Ce qui captive le plus le lecteur, c'est la langue de Bannalec, imagée, attentive aux individus et à leur façon d'être, à la luminosité de la Bretagne et à l'atmosphère particulière de l'archipel des Glénan. En quelques traits, il esquisse les attitudes de Dupin : "Dupin n'était pas du tout un homme de patience" (...). C'est un commissaire différent des enquêteurs systématiques de la littérature policière, avec une vie sentimentale médiocre et une relation compliquée avec sa propre mère, qui sont présentées avec humour et finesse.

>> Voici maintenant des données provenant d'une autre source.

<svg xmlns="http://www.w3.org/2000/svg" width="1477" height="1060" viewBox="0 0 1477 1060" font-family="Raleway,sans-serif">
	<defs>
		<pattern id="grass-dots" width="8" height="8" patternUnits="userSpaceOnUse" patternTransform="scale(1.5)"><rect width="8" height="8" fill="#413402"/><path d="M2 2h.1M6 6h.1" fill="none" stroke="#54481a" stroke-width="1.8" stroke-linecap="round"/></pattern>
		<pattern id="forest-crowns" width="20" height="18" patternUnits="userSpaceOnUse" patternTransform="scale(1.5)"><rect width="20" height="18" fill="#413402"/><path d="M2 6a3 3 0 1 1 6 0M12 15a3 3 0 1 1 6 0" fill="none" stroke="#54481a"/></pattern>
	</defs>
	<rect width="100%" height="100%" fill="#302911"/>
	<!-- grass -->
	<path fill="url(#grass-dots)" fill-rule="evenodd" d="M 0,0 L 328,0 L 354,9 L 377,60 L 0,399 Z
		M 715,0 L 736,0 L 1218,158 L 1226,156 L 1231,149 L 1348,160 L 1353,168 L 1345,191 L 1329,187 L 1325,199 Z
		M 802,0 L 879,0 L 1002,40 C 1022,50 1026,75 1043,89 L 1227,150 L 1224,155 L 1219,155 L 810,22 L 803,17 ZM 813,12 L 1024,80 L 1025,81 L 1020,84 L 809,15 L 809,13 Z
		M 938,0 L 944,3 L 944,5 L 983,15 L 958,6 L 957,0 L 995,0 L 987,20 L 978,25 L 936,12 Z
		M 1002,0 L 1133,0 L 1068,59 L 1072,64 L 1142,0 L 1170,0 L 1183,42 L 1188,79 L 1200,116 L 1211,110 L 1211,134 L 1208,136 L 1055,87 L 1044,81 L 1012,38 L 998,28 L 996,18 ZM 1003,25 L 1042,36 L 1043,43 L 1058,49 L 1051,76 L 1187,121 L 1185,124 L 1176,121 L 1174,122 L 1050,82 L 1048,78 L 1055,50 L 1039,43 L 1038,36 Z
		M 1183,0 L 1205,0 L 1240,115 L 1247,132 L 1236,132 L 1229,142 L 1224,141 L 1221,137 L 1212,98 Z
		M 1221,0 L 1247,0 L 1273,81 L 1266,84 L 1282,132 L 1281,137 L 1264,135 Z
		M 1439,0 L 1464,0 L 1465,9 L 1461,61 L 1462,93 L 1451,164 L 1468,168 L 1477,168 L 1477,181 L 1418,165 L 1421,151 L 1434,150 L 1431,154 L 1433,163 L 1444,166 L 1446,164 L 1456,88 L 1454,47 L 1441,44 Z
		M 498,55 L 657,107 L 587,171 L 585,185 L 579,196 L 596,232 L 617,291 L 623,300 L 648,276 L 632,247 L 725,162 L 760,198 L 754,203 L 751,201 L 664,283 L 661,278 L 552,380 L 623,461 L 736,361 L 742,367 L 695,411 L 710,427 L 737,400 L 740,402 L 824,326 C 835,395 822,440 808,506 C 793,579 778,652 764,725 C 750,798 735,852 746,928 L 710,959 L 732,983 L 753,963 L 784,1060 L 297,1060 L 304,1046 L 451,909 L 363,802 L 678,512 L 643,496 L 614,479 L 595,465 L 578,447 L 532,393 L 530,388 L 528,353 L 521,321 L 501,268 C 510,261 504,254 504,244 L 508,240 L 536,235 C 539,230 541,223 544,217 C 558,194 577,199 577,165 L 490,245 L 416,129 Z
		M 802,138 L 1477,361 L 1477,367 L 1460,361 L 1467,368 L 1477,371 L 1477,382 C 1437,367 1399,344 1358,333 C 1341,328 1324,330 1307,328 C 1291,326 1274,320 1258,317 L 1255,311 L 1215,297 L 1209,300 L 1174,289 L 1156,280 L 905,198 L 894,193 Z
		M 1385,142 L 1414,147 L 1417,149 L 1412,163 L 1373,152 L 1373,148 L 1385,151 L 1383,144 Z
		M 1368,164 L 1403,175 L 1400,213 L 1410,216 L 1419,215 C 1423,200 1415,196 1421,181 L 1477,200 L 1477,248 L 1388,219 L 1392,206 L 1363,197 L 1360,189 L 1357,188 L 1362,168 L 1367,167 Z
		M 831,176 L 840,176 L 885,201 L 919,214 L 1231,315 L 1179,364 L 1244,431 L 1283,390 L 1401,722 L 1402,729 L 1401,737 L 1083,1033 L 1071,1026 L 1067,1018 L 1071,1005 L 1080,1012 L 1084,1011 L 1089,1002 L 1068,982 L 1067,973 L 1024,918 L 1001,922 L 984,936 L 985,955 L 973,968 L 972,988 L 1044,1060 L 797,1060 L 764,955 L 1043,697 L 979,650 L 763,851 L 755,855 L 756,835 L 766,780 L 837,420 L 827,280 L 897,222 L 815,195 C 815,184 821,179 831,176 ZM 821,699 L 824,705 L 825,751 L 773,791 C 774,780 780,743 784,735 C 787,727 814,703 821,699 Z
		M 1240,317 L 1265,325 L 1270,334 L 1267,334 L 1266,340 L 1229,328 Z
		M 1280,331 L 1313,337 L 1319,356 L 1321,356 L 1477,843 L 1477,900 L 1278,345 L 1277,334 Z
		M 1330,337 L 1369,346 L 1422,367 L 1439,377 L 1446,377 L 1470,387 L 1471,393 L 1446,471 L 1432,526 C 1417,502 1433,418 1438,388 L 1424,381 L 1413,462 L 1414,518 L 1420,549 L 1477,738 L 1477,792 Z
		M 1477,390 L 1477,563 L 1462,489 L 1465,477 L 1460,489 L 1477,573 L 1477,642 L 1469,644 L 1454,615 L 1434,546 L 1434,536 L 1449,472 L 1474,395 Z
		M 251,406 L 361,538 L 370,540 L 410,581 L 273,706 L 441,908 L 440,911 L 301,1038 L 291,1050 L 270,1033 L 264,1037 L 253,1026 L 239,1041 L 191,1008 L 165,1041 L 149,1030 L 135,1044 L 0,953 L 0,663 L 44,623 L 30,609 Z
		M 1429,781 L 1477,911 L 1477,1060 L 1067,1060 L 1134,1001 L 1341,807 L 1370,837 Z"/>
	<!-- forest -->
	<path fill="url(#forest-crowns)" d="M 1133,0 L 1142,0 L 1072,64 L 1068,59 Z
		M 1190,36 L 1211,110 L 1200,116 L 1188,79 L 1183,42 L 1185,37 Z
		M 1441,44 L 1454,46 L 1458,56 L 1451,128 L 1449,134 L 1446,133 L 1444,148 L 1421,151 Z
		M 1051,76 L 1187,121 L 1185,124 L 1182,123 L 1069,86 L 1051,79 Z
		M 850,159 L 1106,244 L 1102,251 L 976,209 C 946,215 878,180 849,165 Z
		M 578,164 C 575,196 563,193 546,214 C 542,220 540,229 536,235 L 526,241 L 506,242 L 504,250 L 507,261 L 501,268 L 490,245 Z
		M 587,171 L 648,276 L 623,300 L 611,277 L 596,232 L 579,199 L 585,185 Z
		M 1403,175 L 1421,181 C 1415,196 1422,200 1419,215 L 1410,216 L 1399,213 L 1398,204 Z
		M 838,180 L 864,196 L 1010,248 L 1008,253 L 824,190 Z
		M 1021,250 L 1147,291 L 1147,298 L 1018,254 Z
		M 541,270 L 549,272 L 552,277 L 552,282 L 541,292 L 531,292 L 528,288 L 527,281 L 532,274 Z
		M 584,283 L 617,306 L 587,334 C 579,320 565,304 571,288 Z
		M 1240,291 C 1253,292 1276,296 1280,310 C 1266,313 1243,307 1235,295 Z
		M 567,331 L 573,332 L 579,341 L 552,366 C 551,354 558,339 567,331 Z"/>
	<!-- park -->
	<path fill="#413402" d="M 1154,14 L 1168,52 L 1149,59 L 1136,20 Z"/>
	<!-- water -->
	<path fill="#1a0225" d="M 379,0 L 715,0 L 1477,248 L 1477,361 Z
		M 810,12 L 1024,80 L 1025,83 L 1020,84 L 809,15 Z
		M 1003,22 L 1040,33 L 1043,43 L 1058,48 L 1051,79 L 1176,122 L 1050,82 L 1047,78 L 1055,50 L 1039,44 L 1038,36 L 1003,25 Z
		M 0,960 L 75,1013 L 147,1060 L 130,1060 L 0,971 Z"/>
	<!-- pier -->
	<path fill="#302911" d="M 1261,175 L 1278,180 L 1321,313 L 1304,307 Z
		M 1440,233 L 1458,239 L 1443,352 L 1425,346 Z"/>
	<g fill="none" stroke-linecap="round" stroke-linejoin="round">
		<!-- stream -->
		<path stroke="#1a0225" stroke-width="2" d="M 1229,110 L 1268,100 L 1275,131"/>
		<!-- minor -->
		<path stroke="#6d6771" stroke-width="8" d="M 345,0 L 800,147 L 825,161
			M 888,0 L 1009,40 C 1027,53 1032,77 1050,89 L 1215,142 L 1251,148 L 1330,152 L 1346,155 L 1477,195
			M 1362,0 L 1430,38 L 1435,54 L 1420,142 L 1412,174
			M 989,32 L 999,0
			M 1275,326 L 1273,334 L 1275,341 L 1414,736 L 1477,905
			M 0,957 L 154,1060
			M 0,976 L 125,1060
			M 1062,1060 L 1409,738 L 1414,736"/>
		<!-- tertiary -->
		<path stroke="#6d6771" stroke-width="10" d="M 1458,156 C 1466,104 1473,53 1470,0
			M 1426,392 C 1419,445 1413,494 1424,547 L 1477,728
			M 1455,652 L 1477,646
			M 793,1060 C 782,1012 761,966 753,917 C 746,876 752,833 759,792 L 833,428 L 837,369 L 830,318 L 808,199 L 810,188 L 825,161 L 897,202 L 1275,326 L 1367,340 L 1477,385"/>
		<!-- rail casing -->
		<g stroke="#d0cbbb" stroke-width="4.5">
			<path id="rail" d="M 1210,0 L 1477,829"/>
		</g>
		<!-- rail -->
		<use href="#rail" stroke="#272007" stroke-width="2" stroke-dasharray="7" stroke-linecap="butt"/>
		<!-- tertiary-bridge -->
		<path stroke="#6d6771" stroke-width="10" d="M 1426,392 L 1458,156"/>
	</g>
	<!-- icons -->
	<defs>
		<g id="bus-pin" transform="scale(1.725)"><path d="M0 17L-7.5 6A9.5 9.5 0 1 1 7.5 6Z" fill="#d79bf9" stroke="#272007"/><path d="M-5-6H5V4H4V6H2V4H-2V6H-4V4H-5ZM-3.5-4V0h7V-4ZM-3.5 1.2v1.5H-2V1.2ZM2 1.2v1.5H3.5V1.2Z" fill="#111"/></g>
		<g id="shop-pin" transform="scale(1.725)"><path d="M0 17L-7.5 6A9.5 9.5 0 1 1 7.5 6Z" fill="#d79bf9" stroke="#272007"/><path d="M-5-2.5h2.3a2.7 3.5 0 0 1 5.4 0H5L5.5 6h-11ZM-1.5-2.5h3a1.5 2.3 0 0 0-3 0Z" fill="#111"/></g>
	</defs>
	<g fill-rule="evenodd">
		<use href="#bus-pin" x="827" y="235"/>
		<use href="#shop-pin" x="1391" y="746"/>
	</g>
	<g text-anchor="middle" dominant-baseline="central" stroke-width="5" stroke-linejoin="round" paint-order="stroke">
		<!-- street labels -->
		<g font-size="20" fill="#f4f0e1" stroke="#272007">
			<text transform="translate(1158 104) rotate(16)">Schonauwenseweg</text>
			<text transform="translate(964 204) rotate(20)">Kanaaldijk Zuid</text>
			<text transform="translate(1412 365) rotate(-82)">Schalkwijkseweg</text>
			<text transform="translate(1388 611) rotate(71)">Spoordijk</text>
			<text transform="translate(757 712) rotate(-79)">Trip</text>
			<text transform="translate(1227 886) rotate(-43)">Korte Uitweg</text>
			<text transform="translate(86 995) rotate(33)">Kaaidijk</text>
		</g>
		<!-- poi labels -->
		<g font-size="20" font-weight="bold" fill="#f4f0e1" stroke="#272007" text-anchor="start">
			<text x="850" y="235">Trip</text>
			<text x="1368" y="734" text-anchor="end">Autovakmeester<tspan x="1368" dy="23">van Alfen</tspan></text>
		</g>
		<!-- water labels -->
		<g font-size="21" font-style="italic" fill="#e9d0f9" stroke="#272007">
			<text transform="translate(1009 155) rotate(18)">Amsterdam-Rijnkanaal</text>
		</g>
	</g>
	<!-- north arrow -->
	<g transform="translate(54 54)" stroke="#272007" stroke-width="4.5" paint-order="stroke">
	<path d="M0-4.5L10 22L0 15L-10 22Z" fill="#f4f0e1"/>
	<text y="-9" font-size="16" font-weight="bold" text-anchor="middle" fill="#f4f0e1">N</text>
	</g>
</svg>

Son attitude consistant à éviter la confrontation en "oubliant" simplement les appels entrants est décrite de manière aussi plausible que les particularités des marins et des plongeurs des îles Glenan. En plus d'une affaire criminelle intéressante, l'auteur nous propose une lecture divertissante et intelligente qui éveille la passion du lecteur pour la Bretagne et la fait connaître à ceux qui n'y sont jamais allés.
L'auteur distingue les comportements moraux et immoraux et précise le niveau éthique des personnages. Le lecteur doit être conscient que cette œuvre de fiction reflète une partie de la réalité et manque, par exemple, de vues transcendantales.